Document passage -
=== Section Start ===
We’re big vinyl connoisseurs here at the Art Museum. One of us collects albums with covers featuring mid-century furniture (like this one!). Another spent a weekend scouring every record store in Stockholm for a Swedish pressing of Lee Hazlewood’s Cowboy in Sweden, to no avail. So it’s no surprise that we are pretty pumped for Record Store Day tomorrow, an annual nationwide event–held on the third Saturday of April–for which record stores feature limited edition pressings and exclusive releases from hundreds of musicians, new and old.
Record collecting has experienced a surge in recent years, particularly for my generation. If we want to get diagnostic, it all could be chalked up to a cultural response to the immateriality of music (and more broadly, our lives in general); a longing for the days past when music–in its vinyl manifestation–was tangible, permanent, and thus held more personal value. But there’s also that big, beautiful album cover to consider. It’s just not the same in its 72-pixel form on the screen of a smartphone. How is one to appreciate the true graphic genius of an Alex Steinweiss at that scale?!
This summer, Cranbrook Art Museum will celebrate one artist’s mastery of the album cover with Warhol On Vinyl: The Record Covers, 1949-1987+, opening June 21st. Andy Warhol designed over fifty album covers in the duration of his career, and in the first exhibition of its kind, the world’s preeminent collection of these works–generously donated to the museum by Frank M. Edwards and Ann Williams–will be on display in its entirety. Viewers are invited to examine the interplay between Warhol’s mass-produced graphic designs and the fine artworks that brought him his greatest notoriety–and with the additional display of record covers appropriating the artist’s imagery after his death, we can also examine the impact of the art world’s greatest “borrower” on future generations of creatives. More details about the exhibition are on our museum website.
But this isn’t Cranbrook Art Museum’s first foray into the motley realm of album art. In January of 1979, the museum mounted Record Album Art and the Recording/Artist, a touring exhibition from Syracuse University’s Joe and Emily Lowe Art Gallery, curated by Nancy Alder. The show featured a melange of album covers spanning the twentieth century, and considered the historical progression of the design process, visual trends, and the interplay of fine and commercial art.
The cover illustration for Zephyr’s Sunset Ride (1972) by David Willardson was highlighted for its allusions to the Art Deco travel poster–like this one or this Villemot.
The Social Realist painter Ben Shahn is celebrated for his contributions to graphic design–perhaps the most recognizable being his incredible posters created for the Office of War Administration during World War II, all but two of which went unpublished. He designed many original album covers (one amazing Pinterest user has assembled most of them here), but was also known to simply reuse works from his painting repertory. The above Leinsdorf-conducted recording of Wagner and Strauss, which was also displayed in the exhibition, features Shahn’s The Phoenix on its cover, a gouache and ink work he executed a decade earlier.
Fortuitously, a review of Record Album Art and the Recording/Artist in Art Journal noted, “[A]lthough the show’s emphasis seems to have settled on the historical evolution of record packaging as an art form…the direct hand of “fine” pop artists has also been visible. Some seven years ago I was belatedly introduced to the Rolling Stones via Andy Warhol’s witty album for Sticky Fingers: a screen print of jeans incorporating a real zipper opening to an inner print of hirsute nudity. The time didn’t seem ripe to donate it to our favorite stuffy museum’s graphics department, but it should surface again in a Warhol retrospective–and the Syracuse show paves the way.”
We look forward to seeing fellow vinylphiles at the Warhol exhibition this summer, and feel free to share your favorite album artwork in the comments. I’m pretty partial to Nick Price’s illustration for Never For Ever myself.
Shelley Selim
2013-2015 Jeanne and Ralph Graham Collections Fellow
Cranbrook Art Museum
References:
“College Museum News: Exhibitions,” Art Journal 37, no. 3 (1978): 256.
=== Section End ===
What is required -
Please output, word for word, the part of the album art post that opens with the words containing "This summer, Cranbrook" and closes with "our museum website.".

Stored data -
=== Section Start ===
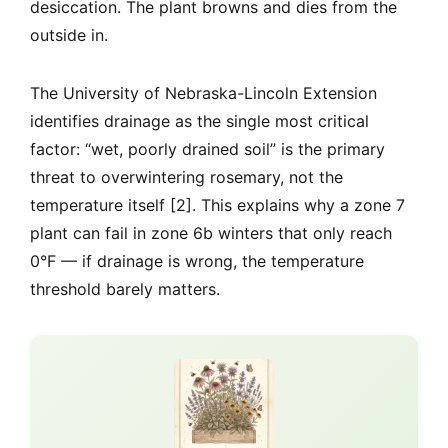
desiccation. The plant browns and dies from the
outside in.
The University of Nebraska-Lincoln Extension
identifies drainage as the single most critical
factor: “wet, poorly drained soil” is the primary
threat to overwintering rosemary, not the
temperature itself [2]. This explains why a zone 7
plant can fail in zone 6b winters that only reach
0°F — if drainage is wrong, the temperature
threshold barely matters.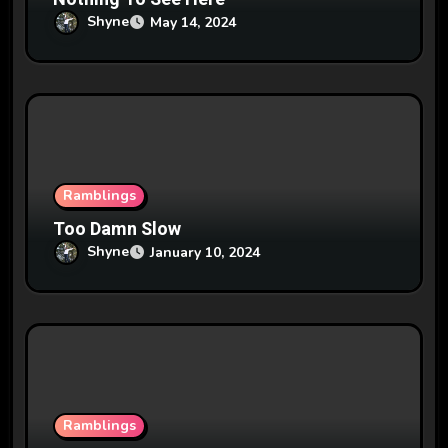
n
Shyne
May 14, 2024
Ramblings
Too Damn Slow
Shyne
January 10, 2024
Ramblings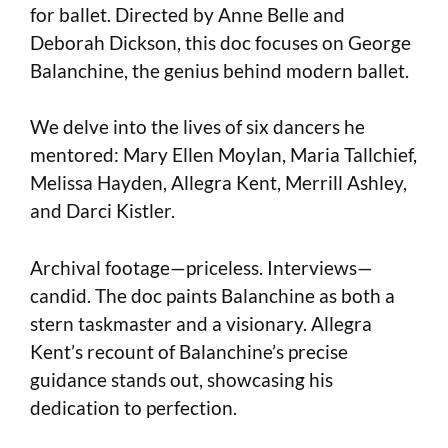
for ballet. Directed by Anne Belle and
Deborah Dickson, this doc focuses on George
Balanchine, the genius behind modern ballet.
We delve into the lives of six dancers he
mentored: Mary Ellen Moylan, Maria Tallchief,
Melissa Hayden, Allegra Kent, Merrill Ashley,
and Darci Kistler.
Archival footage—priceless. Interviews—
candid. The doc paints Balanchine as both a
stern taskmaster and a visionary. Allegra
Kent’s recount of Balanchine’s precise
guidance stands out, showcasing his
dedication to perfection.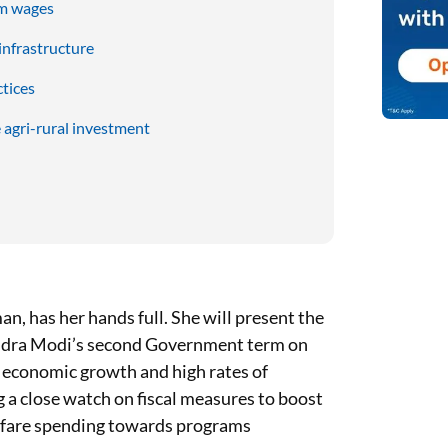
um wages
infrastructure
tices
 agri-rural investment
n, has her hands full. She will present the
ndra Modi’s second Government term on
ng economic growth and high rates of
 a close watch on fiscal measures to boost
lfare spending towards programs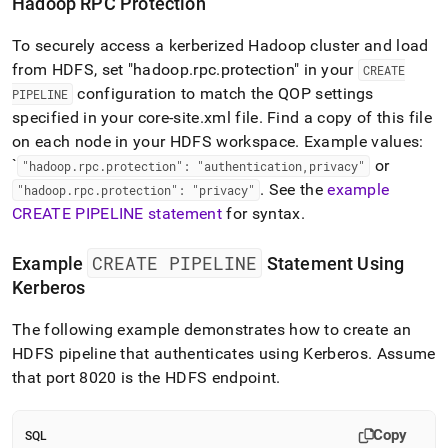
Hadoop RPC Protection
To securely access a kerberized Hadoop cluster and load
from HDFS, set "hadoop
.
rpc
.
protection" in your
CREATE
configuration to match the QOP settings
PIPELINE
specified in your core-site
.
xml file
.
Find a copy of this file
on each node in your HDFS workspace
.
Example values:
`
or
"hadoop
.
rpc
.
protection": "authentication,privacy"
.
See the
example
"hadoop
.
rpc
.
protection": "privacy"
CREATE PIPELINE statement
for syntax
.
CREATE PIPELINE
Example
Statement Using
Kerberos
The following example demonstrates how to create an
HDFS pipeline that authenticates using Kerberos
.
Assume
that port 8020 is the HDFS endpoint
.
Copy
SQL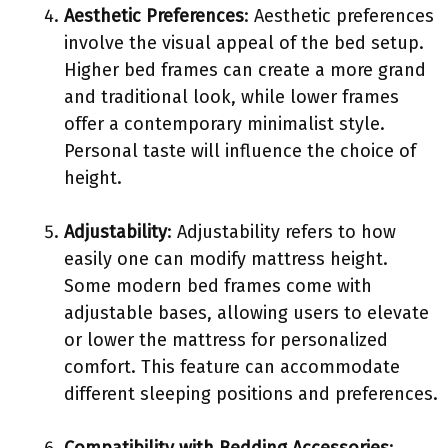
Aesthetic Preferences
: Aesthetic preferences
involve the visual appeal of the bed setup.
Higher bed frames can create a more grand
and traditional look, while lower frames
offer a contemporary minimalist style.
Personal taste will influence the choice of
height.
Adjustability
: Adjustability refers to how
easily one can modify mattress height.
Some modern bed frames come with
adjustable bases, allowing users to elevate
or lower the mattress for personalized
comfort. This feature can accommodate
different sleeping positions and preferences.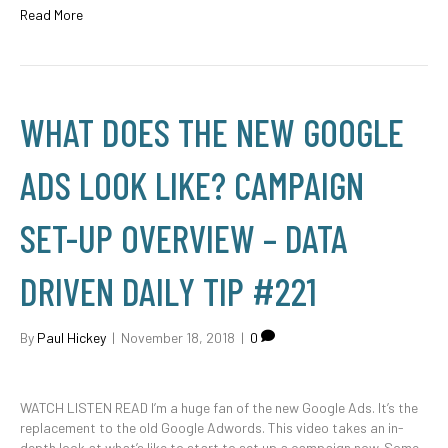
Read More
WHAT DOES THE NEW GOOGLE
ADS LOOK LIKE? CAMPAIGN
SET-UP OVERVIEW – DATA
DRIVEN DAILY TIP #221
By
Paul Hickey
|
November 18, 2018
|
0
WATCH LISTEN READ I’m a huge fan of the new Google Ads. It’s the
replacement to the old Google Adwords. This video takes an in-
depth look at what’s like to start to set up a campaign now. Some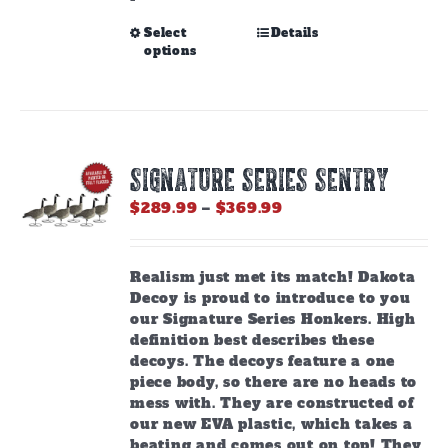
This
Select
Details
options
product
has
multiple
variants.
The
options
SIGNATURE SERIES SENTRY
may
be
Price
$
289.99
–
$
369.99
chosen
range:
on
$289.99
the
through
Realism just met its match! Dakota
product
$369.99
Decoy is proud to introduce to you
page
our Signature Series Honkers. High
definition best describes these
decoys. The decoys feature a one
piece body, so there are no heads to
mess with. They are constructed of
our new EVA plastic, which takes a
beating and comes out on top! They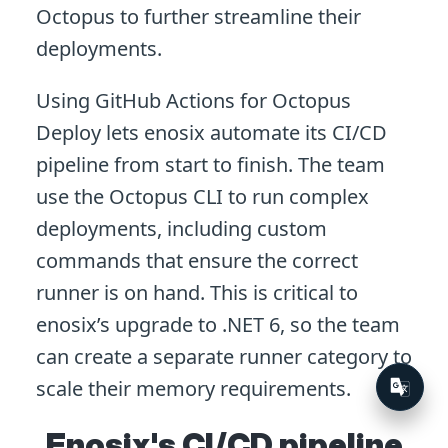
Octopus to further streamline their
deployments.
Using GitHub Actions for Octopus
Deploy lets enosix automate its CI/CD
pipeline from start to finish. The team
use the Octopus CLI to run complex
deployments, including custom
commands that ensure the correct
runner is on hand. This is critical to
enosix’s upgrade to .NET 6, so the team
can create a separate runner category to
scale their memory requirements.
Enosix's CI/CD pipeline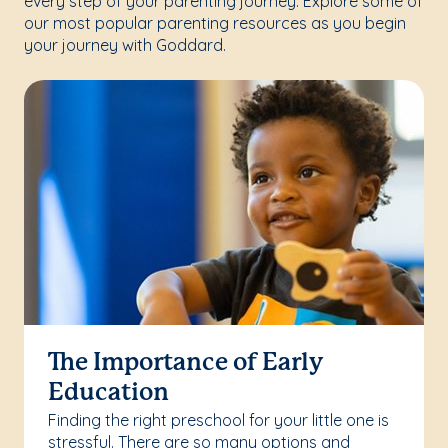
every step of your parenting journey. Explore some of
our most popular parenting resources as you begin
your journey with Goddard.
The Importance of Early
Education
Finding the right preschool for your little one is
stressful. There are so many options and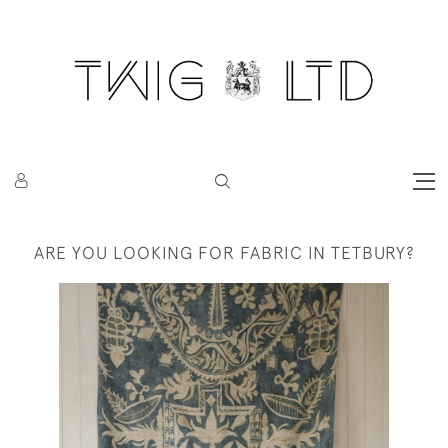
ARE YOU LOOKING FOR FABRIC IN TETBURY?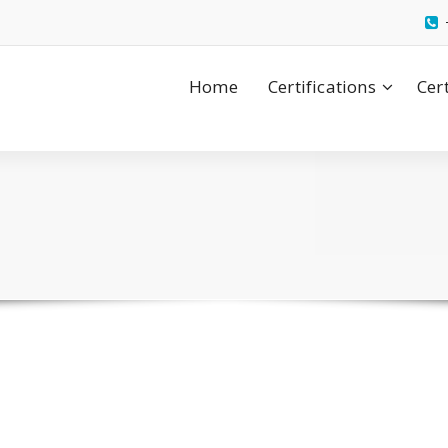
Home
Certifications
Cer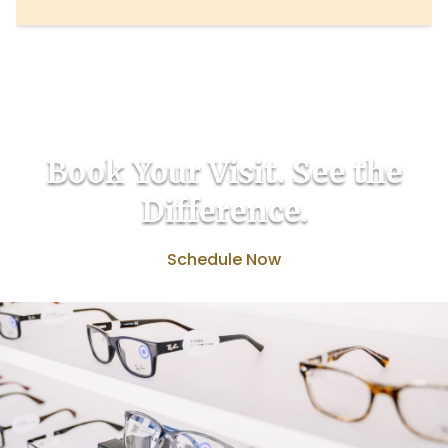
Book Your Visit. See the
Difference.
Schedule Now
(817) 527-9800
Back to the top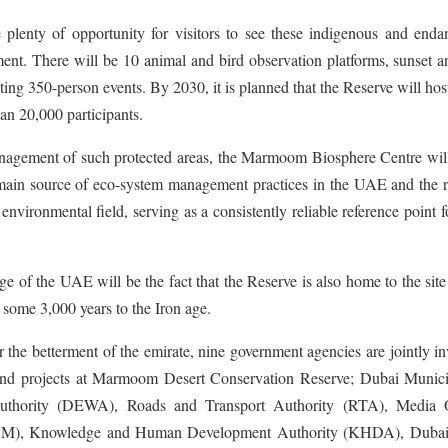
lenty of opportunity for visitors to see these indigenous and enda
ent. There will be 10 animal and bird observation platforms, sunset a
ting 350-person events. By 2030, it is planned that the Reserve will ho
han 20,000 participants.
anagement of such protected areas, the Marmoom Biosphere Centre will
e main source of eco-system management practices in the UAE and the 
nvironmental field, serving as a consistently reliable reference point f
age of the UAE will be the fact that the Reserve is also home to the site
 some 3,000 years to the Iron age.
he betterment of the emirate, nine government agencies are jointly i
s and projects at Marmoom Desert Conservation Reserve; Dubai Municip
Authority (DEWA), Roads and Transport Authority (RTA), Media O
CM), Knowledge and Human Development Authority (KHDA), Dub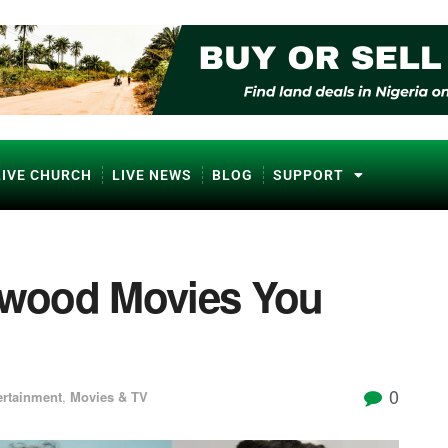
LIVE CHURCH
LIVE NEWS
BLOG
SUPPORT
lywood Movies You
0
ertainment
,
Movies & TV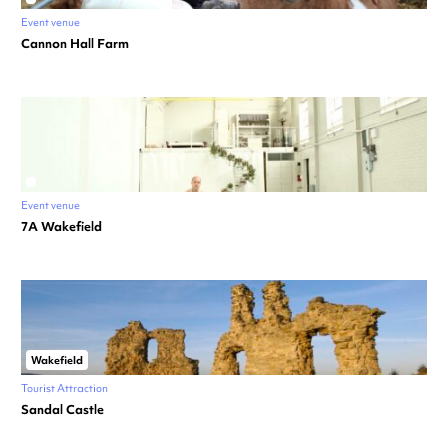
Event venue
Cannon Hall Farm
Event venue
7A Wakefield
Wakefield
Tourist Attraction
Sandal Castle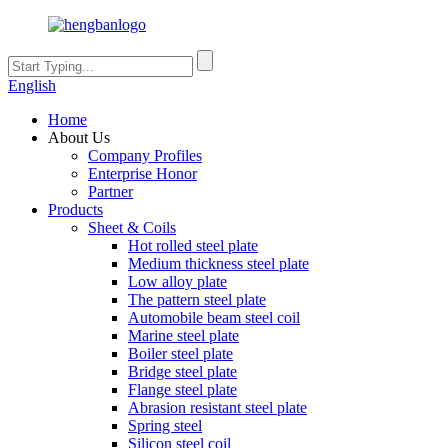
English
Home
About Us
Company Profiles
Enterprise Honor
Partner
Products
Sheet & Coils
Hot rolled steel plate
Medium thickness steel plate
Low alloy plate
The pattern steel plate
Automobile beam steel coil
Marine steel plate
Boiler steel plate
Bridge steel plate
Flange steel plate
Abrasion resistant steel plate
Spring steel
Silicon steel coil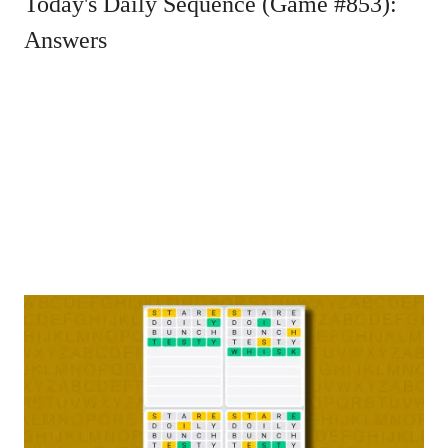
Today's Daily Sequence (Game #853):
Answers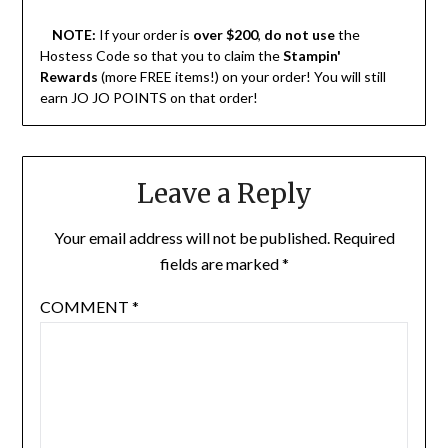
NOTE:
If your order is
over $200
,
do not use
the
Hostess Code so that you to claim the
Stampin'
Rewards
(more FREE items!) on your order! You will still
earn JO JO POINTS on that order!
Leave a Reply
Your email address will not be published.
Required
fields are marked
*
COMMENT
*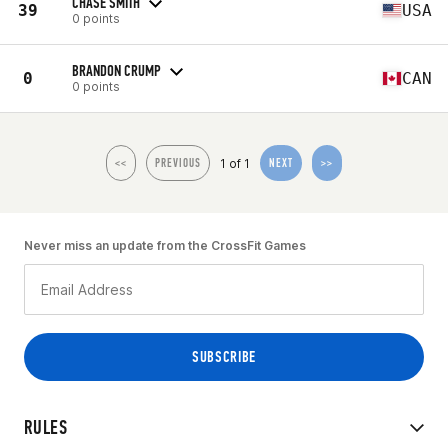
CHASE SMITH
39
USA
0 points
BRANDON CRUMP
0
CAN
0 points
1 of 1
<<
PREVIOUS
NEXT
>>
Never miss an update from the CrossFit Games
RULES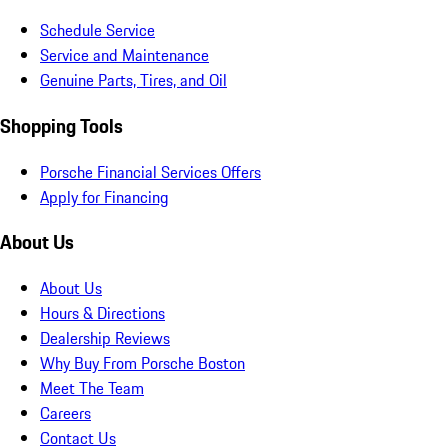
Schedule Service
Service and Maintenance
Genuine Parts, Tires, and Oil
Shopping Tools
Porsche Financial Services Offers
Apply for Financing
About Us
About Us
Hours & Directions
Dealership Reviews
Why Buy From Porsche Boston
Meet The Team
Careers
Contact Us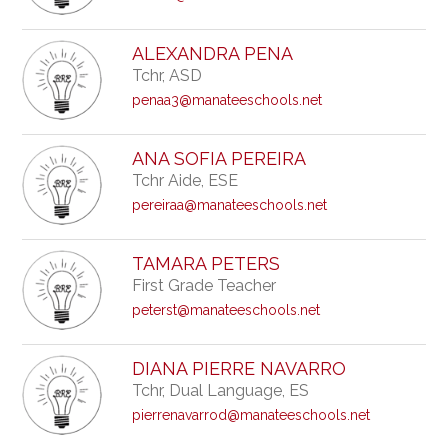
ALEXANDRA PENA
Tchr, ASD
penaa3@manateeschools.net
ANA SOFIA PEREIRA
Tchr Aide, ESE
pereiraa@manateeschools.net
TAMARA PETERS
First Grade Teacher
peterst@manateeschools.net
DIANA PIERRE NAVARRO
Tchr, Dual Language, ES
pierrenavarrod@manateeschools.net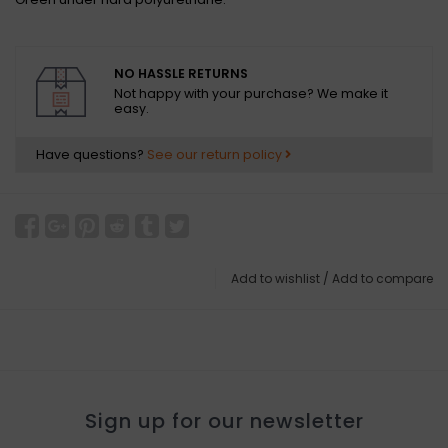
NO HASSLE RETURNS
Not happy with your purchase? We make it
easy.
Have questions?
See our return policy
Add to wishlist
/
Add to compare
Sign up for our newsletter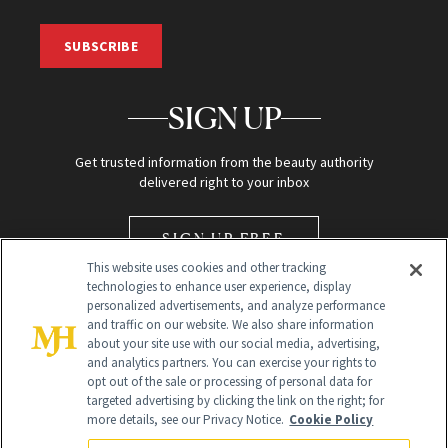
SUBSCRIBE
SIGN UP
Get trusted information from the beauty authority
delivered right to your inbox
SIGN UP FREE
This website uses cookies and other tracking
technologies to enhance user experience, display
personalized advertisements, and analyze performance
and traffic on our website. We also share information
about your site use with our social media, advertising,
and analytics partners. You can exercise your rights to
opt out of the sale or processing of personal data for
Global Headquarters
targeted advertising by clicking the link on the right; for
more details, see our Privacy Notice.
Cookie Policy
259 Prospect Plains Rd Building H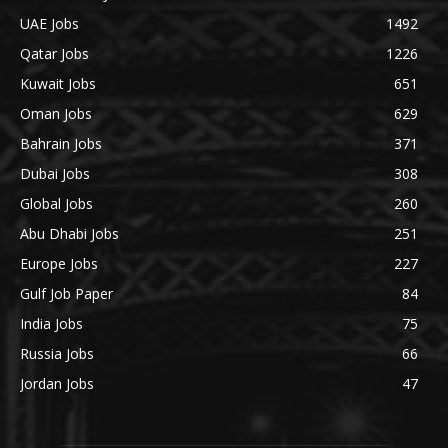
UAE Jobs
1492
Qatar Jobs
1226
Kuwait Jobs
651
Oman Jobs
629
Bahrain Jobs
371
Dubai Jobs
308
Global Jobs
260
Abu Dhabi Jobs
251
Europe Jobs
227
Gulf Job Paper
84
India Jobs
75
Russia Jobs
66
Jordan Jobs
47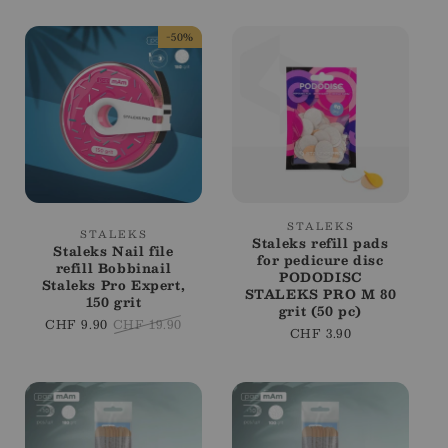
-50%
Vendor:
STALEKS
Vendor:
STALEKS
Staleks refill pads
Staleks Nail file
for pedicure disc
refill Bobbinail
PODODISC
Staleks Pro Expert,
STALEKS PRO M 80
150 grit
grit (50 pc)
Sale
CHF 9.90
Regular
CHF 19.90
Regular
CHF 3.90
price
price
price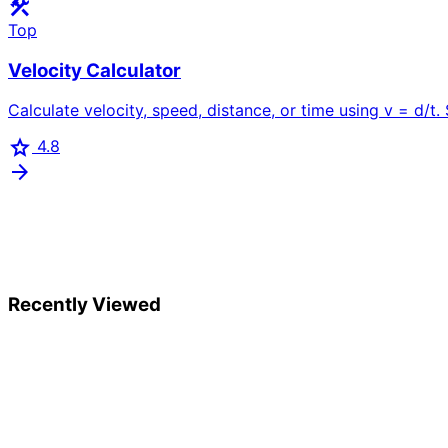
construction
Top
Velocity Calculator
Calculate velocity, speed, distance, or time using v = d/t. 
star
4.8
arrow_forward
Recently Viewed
=== Section End ===
Your response -
This summer, Cranbrook Art Museum will celebrate one artist’s mastery of the album cover with Warhol On Vinyl: The Record Covers, 1949-1987+, opening June 21st. Andy Warhol designed over fifty album covers in the duration of his career, and in the first exhibition of its kind, the world’s preeminent collection of these works–generously donated to the museum by Frank M. Edwards and Ann Williams–will be on display in its entirety. Viewers are invited to examine the interplay between Warhol’s mass-produced graphic designs and the fine artworks that brought him his greatest notoriety–and with the additional display of record covers appropriating the artist’s imagery after his death, we can also examine the impact of the art world’s greatest “borrower” on future generations of creatives. More details about the exhibition are on our museum website.